Skip to content

v0.36.0

Choose a tag to compare

@noahgift noahgift released this 11 Jun 04:50
· 66 commits to main since this release
37d98a7

Added

  • Per-position knowledge distillation (full-sequence KD) for the
    aprender-train-distill pipeline. The existing per-row path trains on ONE
    target per window (the next token after the window); per-position KD trains
    on EVERY position (position p predicts token p+1), giving up to
    seq_len× more distillation signal per forward pass. New
    kd_step_per_position, and additive trait methods logits_per_position /
    apply_kd_gradient_per_position (teacher + student) /
    next_batch_per_position (BatchSource) whose defaults wrap the per-row
    methods
    — so existing providers, including the CUDA backend, compile and
    behave unchanged. Opt-in via APR_DISTILL_PER_POSITION (default off → the
    production loop is byte-identical).

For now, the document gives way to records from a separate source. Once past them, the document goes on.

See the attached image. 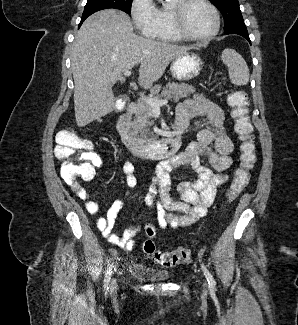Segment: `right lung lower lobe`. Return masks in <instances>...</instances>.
I'll list each match as a JSON object with an SVG mask.
<instances>
[{
    "label": "right lung lower lobe",
    "instance_id": "obj_1",
    "mask_svg": "<svg viewBox=\"0 0 298 325\" xmlns=\"http://www.w3.org/2000/svg\"><path fill=\"white\" fill-rule=\"evenodd\" d=\"M83 21H84V20H81V22H80V24H79V27H80V25L82 24Z\"/></svg>",
    "mask_w": 298,
    "mask_h": 325
}]
</instances>
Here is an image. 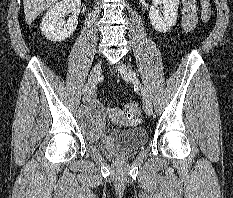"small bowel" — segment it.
Here are the masks:
<instances>
[{"label":"small bowel","instance_id":"obj_1","mask_svg":"<svg viewBox=\"0 0 233 198\" xmlns=\"http://www.w3.org/2000/svg\"><path fill=\"white\" fill-rule=\"evenodd\" d=\"M197 24V11L195 0H182V29L189 32Z\"/></svg>","mask_w":233,"mask_h":198}]
</instances>
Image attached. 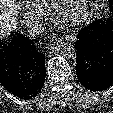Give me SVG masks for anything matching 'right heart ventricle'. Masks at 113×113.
<instances>
[{
	"instance_id": "obj_1",
	"label": "right heart ventricle",
	"mask_w": 113,
	"mask_h": 113,
	"mask_svg": "<svg viewBox=\"0 0 113 113\" xmlns=\"http://www.w3.org/2000/svg\"><path fill=\"white\" fill-rule=\"evenodd\" d=\"M27 6L40 14H49L54 7L56 0H25Z\"/></svg>"
}]
</instances>
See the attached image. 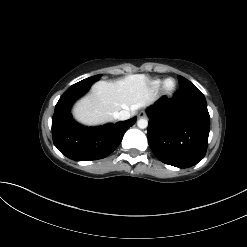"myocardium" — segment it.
Returning <instances> with one entry per match:
<instances>
[{"instance_id": "myocardium-1", "label": "myocardium", "mask_w": 247, "mask_h": 247, "mask_svg": "<svg viewBox=\"0 0 247 247\" xmlns=\"http://www.w3.org/2000/svg\"><path fill=\"white\" fill-rule=\"evenodd\" d=\"M177 83L173 78H168L163 83V90L166 94H172L176 89Z\"/></svg>"}]
</instances>
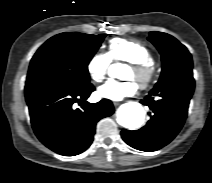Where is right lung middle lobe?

Contract:
    contracts/distill-per-position-kd-v1.yaml (5 falsifiers + 2 kani
    harnesses, all passing on the CPU/fixture path).
    • Scope: the CPU/fixture path is fully verified. The real throughput
      benefit needs the CUDA teacher/student to emit all-position logits (a GPU
      forward change) — until then CUDA falls back to one position via the
      defaults. That GPU per-position forward is a documented follow-up.
    • While implementing, corrected a misleading comment in
      ShardBatchSource that claimed "identity-mapping semantics": the per-row
      labels were always genuine next-token (LMBatch causal-shifted target),
      not identity. Pinned by a falsifier so it can't mislead again.

Fixed

  • PMAT-706 re-land: the APR_DISTILL_MAX_STEPS=N smoke-validation mode
    announced in #1888 (v0.35.2) was never actually in pipeline.rs — commit
    52650c60c squash-dropped the implementation and shipped only the
    apr-distill-smoke-validation-v1.yaml contract. The early-break, [SMOKE]
    summary, 0-steps guard, and no-export side-effect are now implemented in
    crates/aprender-train-distill/src/pipeline.rs and bound to the contract's
    four falsifiers (pipeline::tests::pmat_706_{smoke,no_regression,summary_format,no_output_in_smoke},
    all passing). scripts/dispatch-distill-stage-d.sh now forwards
    APR_DISTILL_MAX_STEPS across the ssh/env boundary so the documented
    APR_DISTILL_MAX_STEPS=10 ./scripts/dispatch-distill-stage-d.sh actually
    triggers smoke mode (previously a silent no-op).